- Status: Active with free admission
- Genre: Festival and fair
- Date: CBA
- Frequency: One day annually as part of the Bradford Festival
- Venue: Bradford City Park
- Location: Bradford City Centre
- Coordinates: 54°47′33.36″N 1°45′15.3″W﻿ / ﻿54.7926000°N 1.754250°W
- Inaugurated: 1988
- Most recent: 14 June 2015

= Bradford Mela =

Celebration held in Bradford, England

Bradford Mela is a large scale celebration principally of South Asian culture
and was the first such event in Europe.
The Mela is a free one-day festival held in Bradford City Park and is part of the Bradford Festival.
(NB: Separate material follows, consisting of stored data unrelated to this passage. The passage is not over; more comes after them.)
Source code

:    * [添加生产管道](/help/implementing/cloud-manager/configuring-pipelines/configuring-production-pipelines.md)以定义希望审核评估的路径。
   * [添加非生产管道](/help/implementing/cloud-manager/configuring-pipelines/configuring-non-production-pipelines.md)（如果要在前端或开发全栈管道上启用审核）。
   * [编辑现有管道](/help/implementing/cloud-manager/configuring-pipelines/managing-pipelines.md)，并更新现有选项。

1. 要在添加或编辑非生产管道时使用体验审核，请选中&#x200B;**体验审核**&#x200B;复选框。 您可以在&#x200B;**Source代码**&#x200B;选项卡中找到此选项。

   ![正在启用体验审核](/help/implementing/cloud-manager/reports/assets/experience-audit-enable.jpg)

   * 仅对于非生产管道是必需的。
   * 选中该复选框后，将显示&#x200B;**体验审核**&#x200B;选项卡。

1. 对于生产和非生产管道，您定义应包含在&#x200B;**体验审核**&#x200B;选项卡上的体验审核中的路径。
Mela from Sanskrit means 'a gathering' or 'to meet' and in the UK Melas provide an opportunity for communities to come together to celebrate and share their cultures.
At the Mela there will typically be children's activities, face painting, exhibitions, funfair rides, interactive sports, visual arts, street theatre, music and dance on stage, singers, crafts, costume making, stalls selling food, a bio dome, and marquees.

== History ==

The first Bradford Mela was in 1988, held in fields at the back of the University.
It is the largest such event in the UK and Europe.
After 1988 the Mela was held in Lister Park, Bradford until 1997 except for 1994 when it was held in Bowling Park.
From 1998 to 2012 the Mela was held in Peel Park except for 2007 and 2012 when it was cancelled due to bad weather and ground conditions.
The Mela used to take place over two days on a weekend and total visitor numbers typically exceed 100,000.
From 2013 the Mela was reduced to a single day, and moved to Bradford City Park where it is part of the Bradford Festival.